Ultimately, while the Contractor benefits if conditions are worse than originally anticipated, the Employer benefits if conditions are better than originally anticipated.
Things to think about…
It will be interesting to see how quickly the new Emerald Book will be adopted for use on tunnelling projects and, when it is, to what extent parties seek to amend the form. Given that the Emerald Book follows the basic structure and risk allocation introduced by the 2017 suite of contracts, we would expect to see changes in the same nature of those generally made to the rest of the suite.

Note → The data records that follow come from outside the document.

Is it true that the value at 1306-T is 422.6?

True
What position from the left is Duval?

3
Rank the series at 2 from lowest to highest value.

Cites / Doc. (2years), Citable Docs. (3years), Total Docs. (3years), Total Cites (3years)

Regarding the elements of the form specific to tunnelling and the issues raised above, some stakeholders are querying the usefulness of the form if a different procurement method was sought beyond a basic design and build approach.
While a measurement approach is not uncommon on tunnelling projects, such a mechanism is obviously pro-Contractor. While this may be seen to be 'balanced' by the reduction in the Time for Completion available to the Employer if conditions are more favourable than expected, it would not be unsurprising if Employers sought to impose additional restrictions on the measurement mechanism in an attempt to regain some control and cost certainty in this regard. In addition, while the novel approach to time may be welcomed from an Employer's point of view, such fluidity with respect to the Time for Completion is likely to not only increase the administrative burden on the parties but also give rise to further disputes between the parties.
Finally, it should be noted that the substantive changes to the form are relatively limited, with most of the key detail left to be completed by the parties. It will be important, therefore, for the parties to accurately complete the GBR, the Bill of Quantities, Schedule of Baselines and Completion Schedule, and understand how these documents interact with each other and the substantive provisions more generally.